1. Live telecast of India’s matches: My last hope for preserving the last and first balls of overs on live TV were ESPN-Star. They did a good job of it, but didn’t mind one bit cutting their own commentators off almost before the ball went dead. I realised this (the Champions Trophy) was the first India-related cricket I’d had to see on TV in India after over a year. And the experience was harrowing. I felt like an umpire, having to live with the first images of a ball, without replays and without commentary. Of course, to not make us feel too bad, we had commercials and more commercials.

This shouldn't put you off cricket.

This shouldn't put you off cricket.

2. Go to India’s cricket stadiums: The security during matches is quite ridiculous. The only thing you won’t been subjected to is a strip search. There are dog squads, bomb squads, metal detectors and hundreds of policemen. In all this melee if you want to pee, I have one word of advice, “HOLD!”. The toilets start humming around the time of the toss. By the first Powerplay, the initial stream of bodily and non-bodily fluids march out of the door in unison. At the first drinks break, since humanity won’t heed my advice, much of these fluids are carried to and fro and the entire length of floor now starts humming. In some stadiums, like the one in Rajkot, the outer constructs of the stands become makeshift toilets.
And cricket stadiums after a match are the closest you’ll get to see a war zone. If aerated drinks and remains of rotten samosas litter general stands, the VIP boxes will have plates with parts of a long-dead chicken placed in a unknowingly abstract manner.
One of the better sights in a cricket stadium. At Chepauk's gates.
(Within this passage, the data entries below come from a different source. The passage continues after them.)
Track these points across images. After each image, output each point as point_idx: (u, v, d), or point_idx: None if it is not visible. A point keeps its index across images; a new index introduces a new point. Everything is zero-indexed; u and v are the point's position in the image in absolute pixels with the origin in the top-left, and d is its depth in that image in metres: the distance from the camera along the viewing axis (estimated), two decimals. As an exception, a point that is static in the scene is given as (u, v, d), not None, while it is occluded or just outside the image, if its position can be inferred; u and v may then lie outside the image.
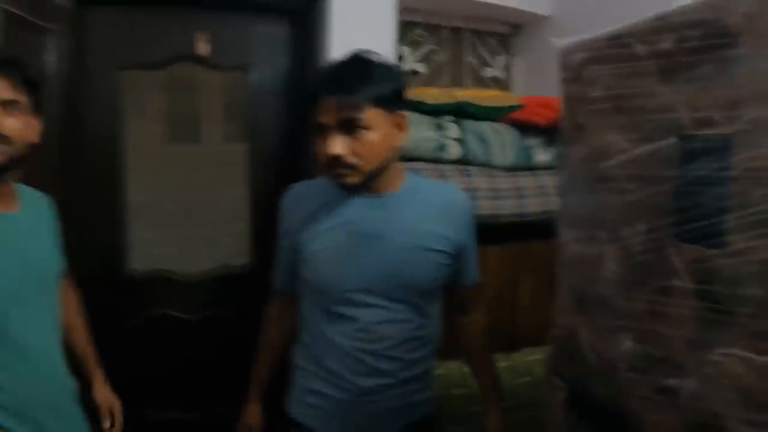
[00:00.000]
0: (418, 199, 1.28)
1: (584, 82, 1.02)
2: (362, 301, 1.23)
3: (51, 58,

One of the better sights in a cricket stadium. At Chepauk's gates.

3. Read newspaper reports and watch news channels: Few times I feel completely over-confident is while being informed of the latest developments in our game by journos. The first sentences that I always come up with are, “I can do that job far better than you. But from the looks of it, it’s not worth the effort”. In all honesty, how many really know the game? Despite being a cliche, what CLR James said can always be quoted without shame in this context.

What do they know of cricket who only cricket know.

And to think not a single newspaper seems to have carried any news on the condition of Rajan Bala, one of the last among the old guard of cricket writers in this country.